France 3 Bourgogne : Vous vous associez à la pétition en ligne « Les concerts assis, ça ne tient toujours pas debout ! », qui a déjà recueilli plus de 10.000 signatures, en la relayant sur vos réseaux sociaux. Pourquoi ?

Yann Rivoal : Parce qu'on craint que cela se prolonge. Or, on ne comprend pas pourquoi nous sommes ainsi ciblés. En Angleterre, les concerts debout continuent d'avoir lieu. Pourquoi en France, peut-on organiser un concert de 500 places assises, mais pas debout ? Nous avons toujours respecté les protocoles sanitaires qu'on nous a notifiés. En décembre, nous avons eu des concerts affichant complet comme Gaël Faye. Tout s'est très bien passé dans une super ambiance. Le public est tout aussi responsable que nous. Les spectateurs portaient le masque, les consommations étaient interdites dans la salle et on a fermé le bar plus tôt. On se sent ni correctement écoutés, ni correctement traités.

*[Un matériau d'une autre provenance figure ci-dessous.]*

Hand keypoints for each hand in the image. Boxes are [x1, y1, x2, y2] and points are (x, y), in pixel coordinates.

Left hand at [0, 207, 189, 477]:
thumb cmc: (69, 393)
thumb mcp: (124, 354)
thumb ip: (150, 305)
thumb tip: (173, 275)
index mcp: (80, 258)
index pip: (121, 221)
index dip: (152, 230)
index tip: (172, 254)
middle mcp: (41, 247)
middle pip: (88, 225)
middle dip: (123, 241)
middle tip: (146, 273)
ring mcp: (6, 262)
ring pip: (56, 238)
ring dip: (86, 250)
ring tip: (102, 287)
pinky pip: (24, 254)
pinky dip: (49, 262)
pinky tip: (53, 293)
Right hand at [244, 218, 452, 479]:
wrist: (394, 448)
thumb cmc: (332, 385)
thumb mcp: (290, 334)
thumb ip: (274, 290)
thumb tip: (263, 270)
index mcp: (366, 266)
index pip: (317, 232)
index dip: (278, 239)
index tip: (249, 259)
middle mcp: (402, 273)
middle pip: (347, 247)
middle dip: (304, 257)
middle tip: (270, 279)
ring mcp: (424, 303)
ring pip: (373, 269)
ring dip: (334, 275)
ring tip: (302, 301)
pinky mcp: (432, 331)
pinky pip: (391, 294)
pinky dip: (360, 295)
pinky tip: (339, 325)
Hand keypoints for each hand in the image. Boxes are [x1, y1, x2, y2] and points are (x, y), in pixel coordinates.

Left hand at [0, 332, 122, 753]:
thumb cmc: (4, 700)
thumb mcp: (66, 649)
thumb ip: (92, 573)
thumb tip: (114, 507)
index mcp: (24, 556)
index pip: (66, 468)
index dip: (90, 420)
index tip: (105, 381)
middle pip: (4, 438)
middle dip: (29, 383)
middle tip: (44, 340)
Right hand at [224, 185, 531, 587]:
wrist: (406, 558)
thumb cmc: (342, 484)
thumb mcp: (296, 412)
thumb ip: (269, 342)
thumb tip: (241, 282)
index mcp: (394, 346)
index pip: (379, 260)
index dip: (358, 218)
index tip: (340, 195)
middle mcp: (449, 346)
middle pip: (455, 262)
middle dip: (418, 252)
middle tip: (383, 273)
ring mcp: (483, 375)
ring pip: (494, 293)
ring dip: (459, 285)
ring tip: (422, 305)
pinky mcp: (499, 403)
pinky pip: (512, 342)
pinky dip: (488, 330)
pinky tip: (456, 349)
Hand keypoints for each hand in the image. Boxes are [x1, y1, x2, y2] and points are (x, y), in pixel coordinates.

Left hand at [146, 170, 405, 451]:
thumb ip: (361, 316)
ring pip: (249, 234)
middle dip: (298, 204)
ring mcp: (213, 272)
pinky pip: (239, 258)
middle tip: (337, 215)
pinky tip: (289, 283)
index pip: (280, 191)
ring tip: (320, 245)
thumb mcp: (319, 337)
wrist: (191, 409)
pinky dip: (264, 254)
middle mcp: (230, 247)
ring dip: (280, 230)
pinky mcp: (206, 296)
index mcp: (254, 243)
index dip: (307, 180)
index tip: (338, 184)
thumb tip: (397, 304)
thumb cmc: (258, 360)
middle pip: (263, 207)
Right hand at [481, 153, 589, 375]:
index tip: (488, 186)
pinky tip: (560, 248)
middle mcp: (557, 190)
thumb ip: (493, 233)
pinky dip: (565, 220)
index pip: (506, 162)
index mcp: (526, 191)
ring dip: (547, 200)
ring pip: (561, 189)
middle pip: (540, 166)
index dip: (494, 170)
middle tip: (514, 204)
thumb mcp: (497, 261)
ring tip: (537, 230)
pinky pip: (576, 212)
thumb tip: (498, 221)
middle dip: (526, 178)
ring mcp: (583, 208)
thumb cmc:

France 3 Bourgogne : quelles sont les conséquences  de cette situation sur la filière des musiques actuelles ?

Yann Rivoal : Cela demande de réorganiser toute la programmation. Or, les concerts ne s'envisagent pas de façon isolée. Ils s'intègrent dans des tournées nationales et européennes. Et, même si on recale des dates au printemps ou à l'automne 2022, qui nous dit que le public sera au rendez-vous ? Cet automne, les spectateurs étaient frileux. Les salles de concerts ont enregistré des baisse de fréquentation de 20 à 50%. Chaque nouvel arrêt joue en notre défaveur. C'est dur alors qu'on a constaté le mois dernier un net frémissement, un retour du public à La Vapeur.